Ireb2-flox Mouse

Ireb2, also known as iron-responsive element binding protein 2, is a key regulator in iron metabolism. It binds to iron-responsive elements (IREs) in the untranslated regions of mRNAs involved in iron metabolism, thereby regulating the translation or stability of these mRNAs. This regulation is crucial for maintaining cellular iron homeostasis, which impacts various biological processes and is associated with multiple diseases [2,3,4,5,6].

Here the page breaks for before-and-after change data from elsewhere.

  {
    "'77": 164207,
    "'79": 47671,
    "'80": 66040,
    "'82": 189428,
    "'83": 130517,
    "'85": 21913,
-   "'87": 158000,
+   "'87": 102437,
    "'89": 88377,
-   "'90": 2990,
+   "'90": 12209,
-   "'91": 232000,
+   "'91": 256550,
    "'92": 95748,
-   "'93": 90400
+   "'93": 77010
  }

In chronic obstructive pulmonary disease (COPD), m6A-modified circSAV1 forms an RNA-protein ternary complex with YTHDF1 and Ireb2 mRNA, facilitating the translation of Ireb2. Elevated Ireb2 protein levels disrupt iron homeostasis, leading to the accumulation of a labile iron pool and lipid peroxidation, which triggers ferroptosis in lung epithelial cells. Silencing circSAV1 or treating with deferoxamine blocks CS-induced ferroptosis of lung epithelial cells, attenuating COPD progression in mice [1]. In non-small-cell lung cancer, knockdown of Ireb2 notably weakens curcumin-induced anti-tumor effect and ferroptosis, suggesting Ireb2 is involved in curcumin-induced ferroptosis [4]. In colorectal cancer cells, miR-19a suppresses ferroptosis by negatively regulating Ireb2, as Ireb2 is a direct target of miR-19a [7].

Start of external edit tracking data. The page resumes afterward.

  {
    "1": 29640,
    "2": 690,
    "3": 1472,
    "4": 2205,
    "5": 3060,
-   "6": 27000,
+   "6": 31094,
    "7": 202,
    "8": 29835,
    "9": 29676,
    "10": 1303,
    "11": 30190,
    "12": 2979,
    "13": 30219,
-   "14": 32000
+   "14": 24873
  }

In conclusion, Ireb2 is essential for maintaining iron homeostasis. Model-based research, especially in the context of COPD, non-small-cell lung cancer, and colorectal cancer, has revealed its role in ferroptosis-related disease mechanisms. Understanding Ireb2's function provides insights into the pathogenesis of these diseases and may offer potential therapeutic targets.